Modern and contemporary art challenges the viewer to question the world around us. The Museum of Modern Art in New York seeks to foster this dialog on art and the pressing issues of our times in many different ways, including digital means. MoMA Director Glenn D. Lowry shares his thoughts on the interaction between art and education.

Glenn D. Lowry (quotation)

Art is everywhere. Not just in museums, but also on the street, in the media, on “Facebook” and “YouTube” – in short, wherever there are people, there is art. Whatever form it takes, art ignites minds and fuels creativity. And the dialog with art is a means of sharpening our perception of the environment and how we live together as global citizens.

Ever since it was founded in 1929, the Museum of Modern Art has been committed to helping people enjoy and understand the art of our times. MoMA excels in its educational and aesthetic missions by putting artists at the center of everything it does. Artists, through their work, challenge norms and push boundaries – values that are critically relevant for the world today as we move by necessity from a culture of consumption to one of innovation.

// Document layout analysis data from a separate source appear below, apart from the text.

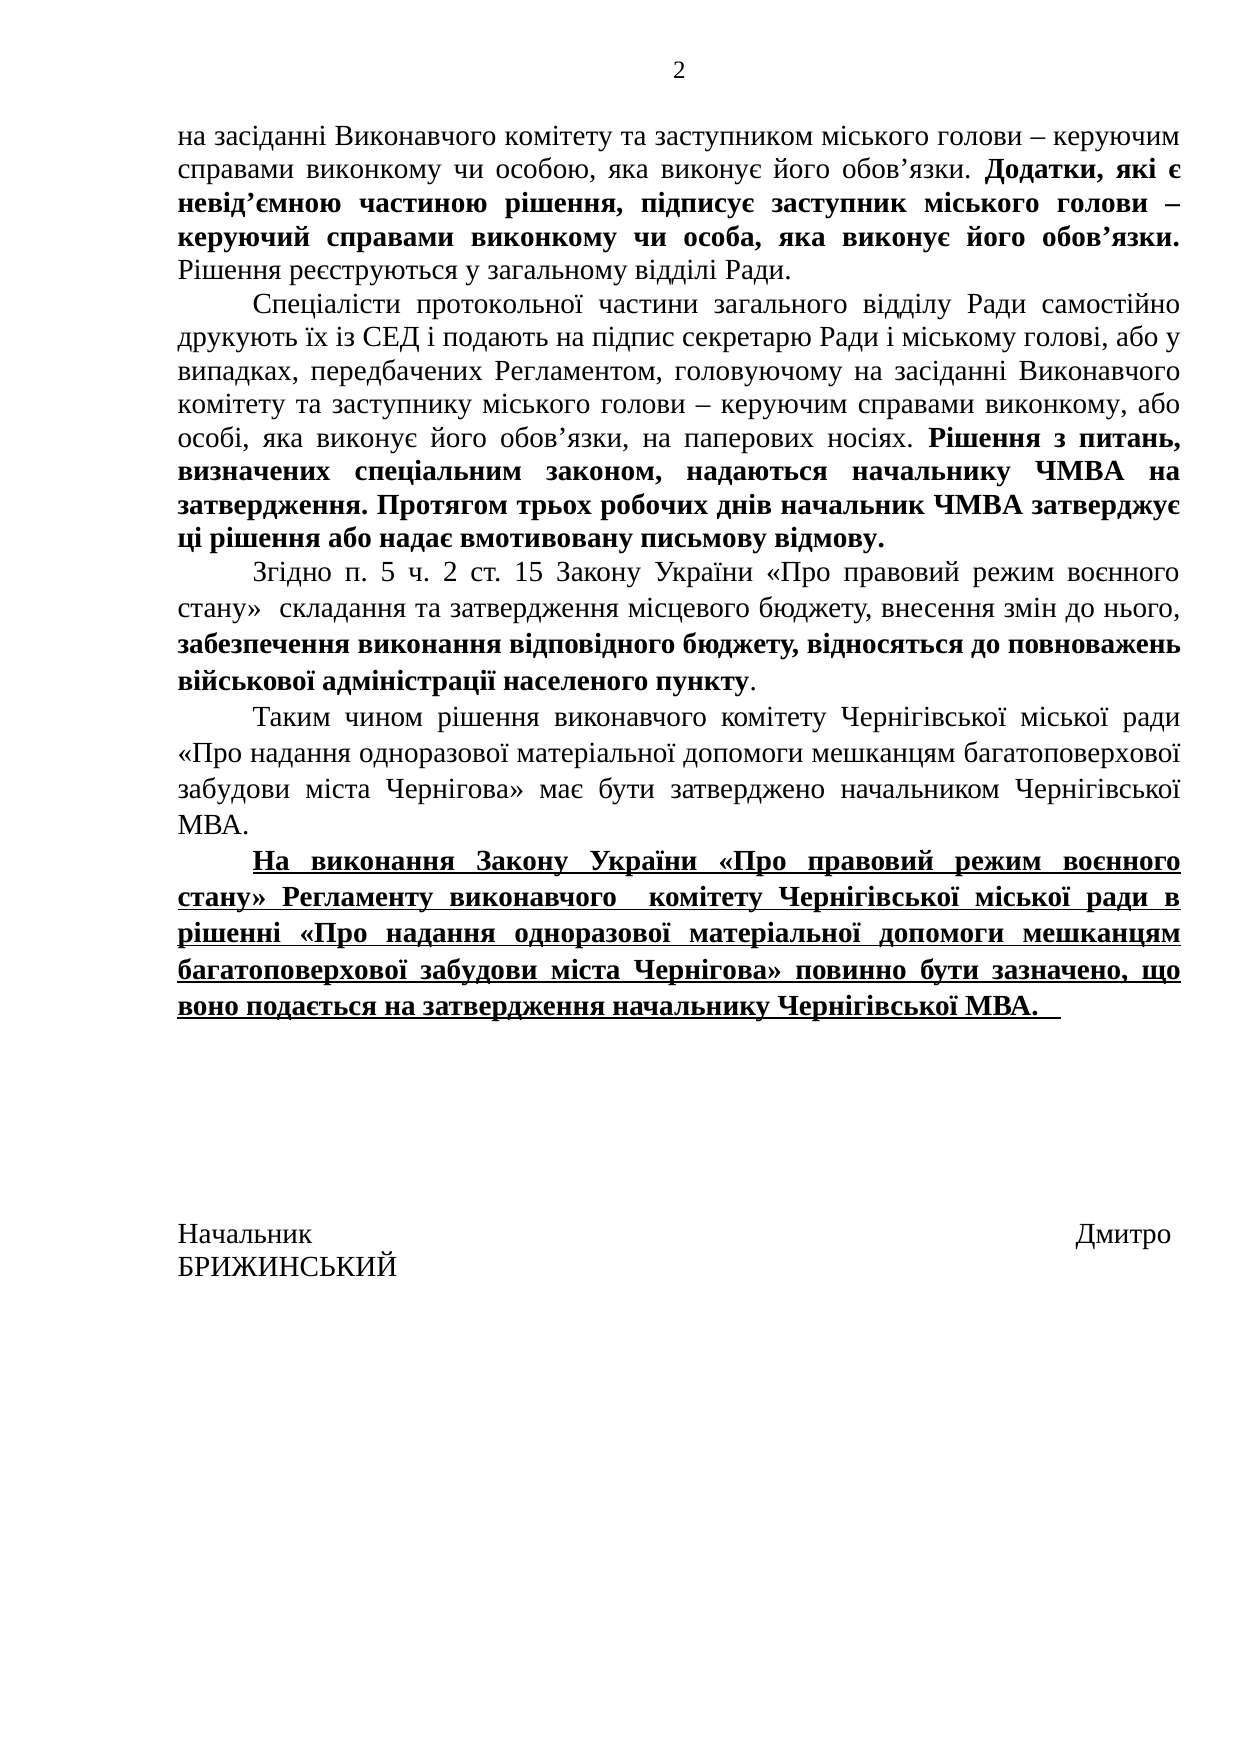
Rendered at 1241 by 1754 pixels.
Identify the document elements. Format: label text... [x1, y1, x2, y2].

text На виконання Закону України «Про правовий режим воєнного стану» Регламенту виконавчого комітету Чернігівської міської ради в рішенні «Про надання одноразової матеріальної допомоги мешканцям багатоповерхової забудови міста Чернігова» повинно бути зазначено, що воно подається на затвердження начальнику Чернігівської МВА. [177, 843, 1181, 909]
text Начальник Дмитро БРИЖИНСЬКИЙ [177, 1216, 1181, 1283]
text Згідно п. 5 ч. 2 ст. 15 Закону України «Про правовий режим воєнного стану» складання та затвердження місцевого бюджету, внесення змін до нього, забезпечення виконання відповідного бюджету, відносяться до повноважень військової адміністрації населеного пункту. [177, 660, 1181, 696]
text Таким чином рішення виконавчого комітету Чернігівської міської ради «Про надання одноразової матеріальної допомоги мешканцям багатоповерхової забудови міста Чернігова» має бути затверджено начальником Чернігівської МВА. [177, 699, 1181, 841]
text Спеціалісти протокольної частини загального відділу Ради самостійно друкують їх із СЕД і подають на підпис секретарю Ради і міському голові, або у випадках, передбачених Регламентом, головуючому на засіданні Виконавчого комітету та заступнику міського голови – керуючим справами виконкому, або особі, яка виконує його обов’язки, на паперових носіях. Рішення з питань, визначених спеціальним законом, надаються начальнику ЧМВА на затвердження. Протягом трьох робочих днів начальник ЧМВА затверджує ці рішення або надає вмотивовану письмову відмову. [177, 286, 1181, 554]
text Згідно п. 5 ч. 2 ст. 15 Закону України «Про правовий режим воєнного стану» складання та затвердження місцевого бюджету, внесення змін до нього, забезпечення виконання відповідного бюджету, відносяться до повноважень військової адміністрації населеного пункту. [177, 554, 1181, 590]
text На виконання Закону України «Про правовий режим воєнного стану» Регламенту виконавчого комітету Чернігівської міської ради в рішенні «Про надання одноразової матеріальної допомоги мешканцям багатоповерхової забудови міста Чернігова» повинно бути зазначено, що воно подається на затвердження начальнику Чернігівської МВА. [177, 983, 1181, 1021]
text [177, 118, 1181, 286]
text На виконання Закону України «Про правовий режим воєнного стану» Регламенту виконавчого комітету Чернігівської міської ради в рішенні «Про надання одноразової матеріальної допомоги мешканцям багатоповерхової забудови міста Чернігова» повинно бути зазначено, що воно подається на затвердження начальнику Чернігівської МВА. [177, 910, 1181, 945]
text На виконання Закону України «Про правовий режим воєнного стану» Регламенту виконавчого комітету Чернігівської міської ради в рішенні «Про надання одноразової матеріальної допомоги мешканцям багатоповерхової забудови міста Чернігова» повинно бути зазначено, що воно подається на затвердження начальнику Чернігівської МВА. [177, 946, 1181, 981]
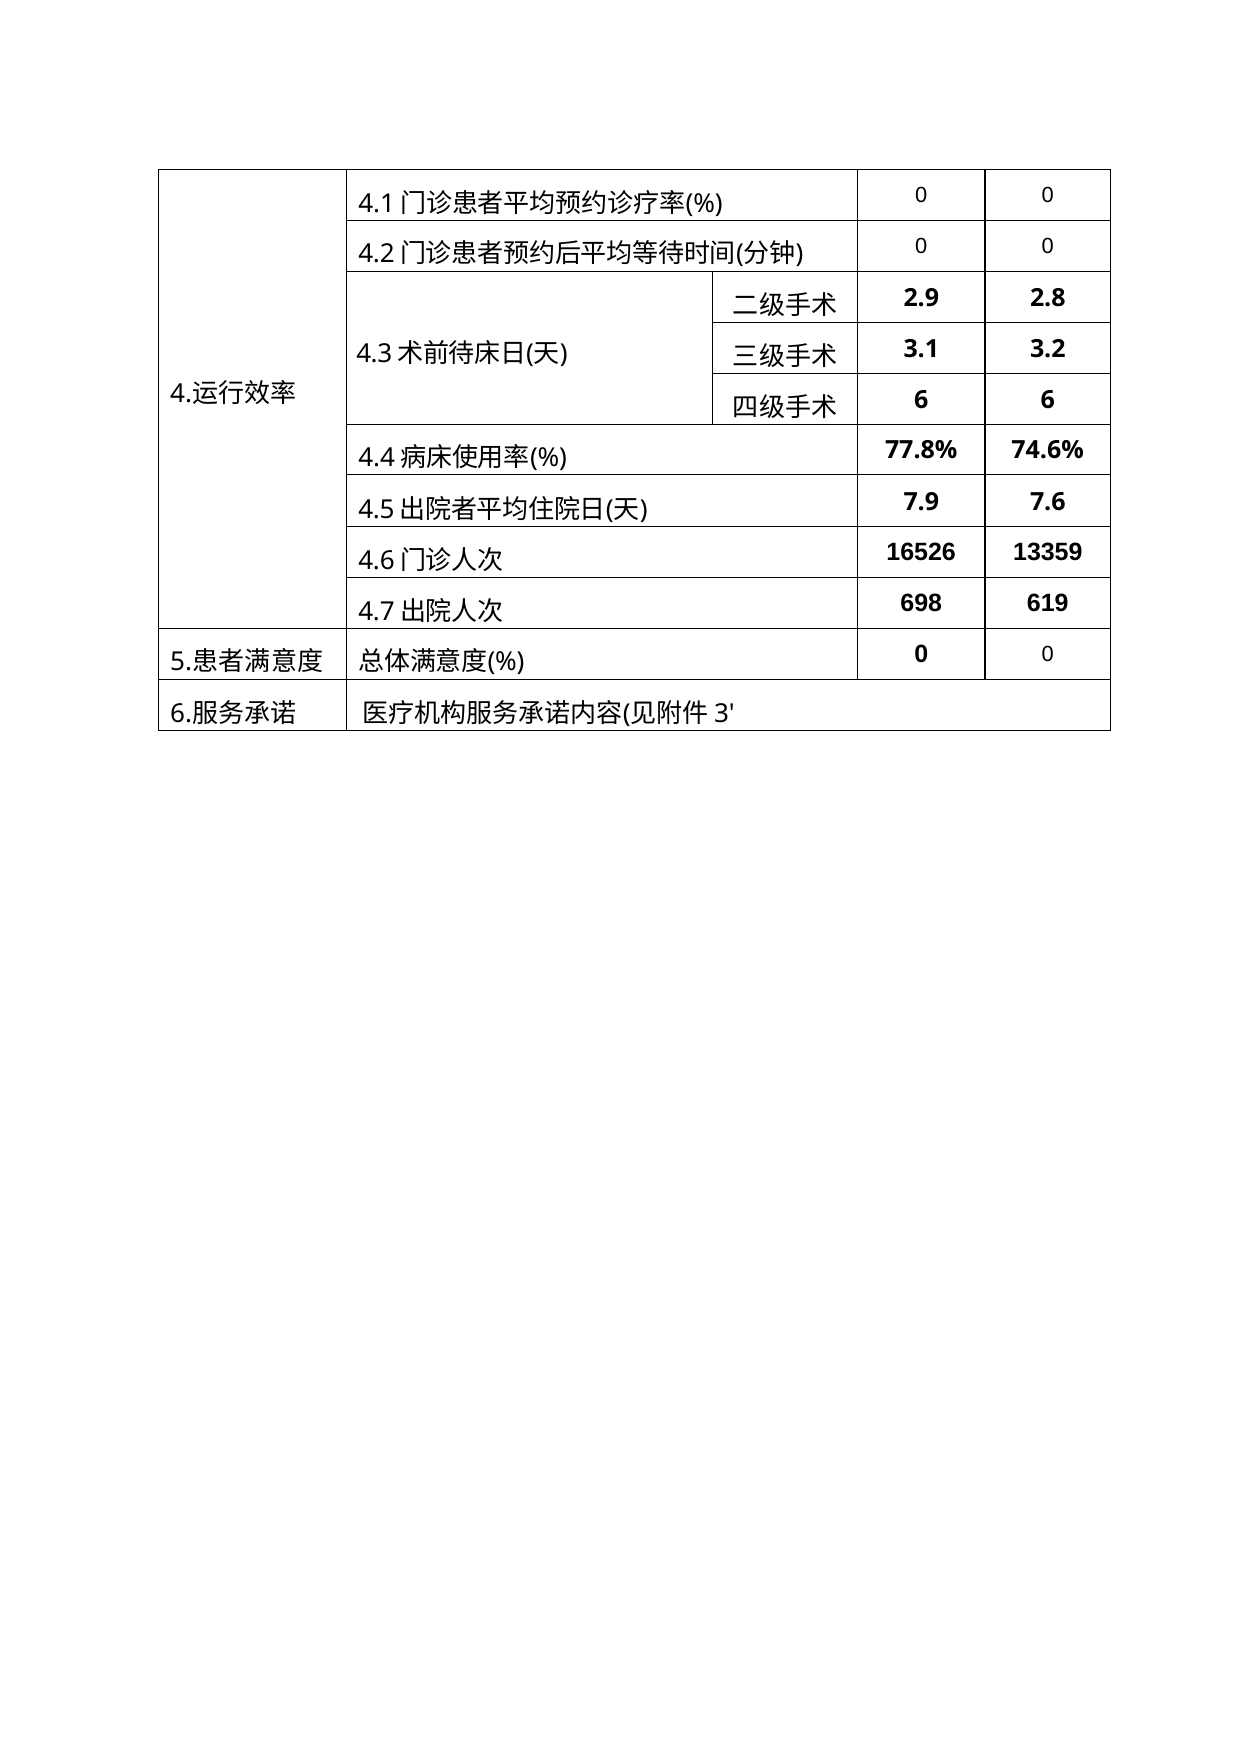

Modern and contemporary art can be challenging to interpret. Nevertheless, in the words of artist Marcel Duchamp: “The creative act is not performed by the artist alone; the spectator brings the work in contact with the external world by deciphering and interpreting it, and thus contributing to the creative act.” Good museums provide both space and a home for this encounter. Through our commitment to research and education, MoMA supports a deeper understanding of today’s art by examining the social, cultural and historical contexts of artists and artworks. Our many educational initiatives thus help build bridges. Through our experimentation with online courses, we have begun to bring together people of all ages and origins in the digital world. They are united by a belief in the power of art and artists to ignite creative thinking. With the support of Volkswagen, we have started to develop sustainable ways of building global communities – and stimulate exchange across geographic barriers.

“The dialog with art is a means of sharpening our perception of the environment and how we live together as global citizens.” Glenn D. Lowry, Director Museum of Modern Art, New York (quotation)

As a result, MoMA can open up new ways to engage in the dialog with and about art from its New York location. Digital media have the power and the potential to expand the global reach of the museum’s mission – fostering the individual creativity of millions of people worldwide, helping them to think and respond more critically to the evolving world in which we live.



New York City’s Museum of Modern Art has one of the world’s most famous collections of modern and contemporary art. Founded in 1929, it now houses 150,000 architectural and design works, including a Volkswagen Beetle, plus paintings, drawings and sculptures, as well as films, media and performance art, and a library with 300,000 volumes.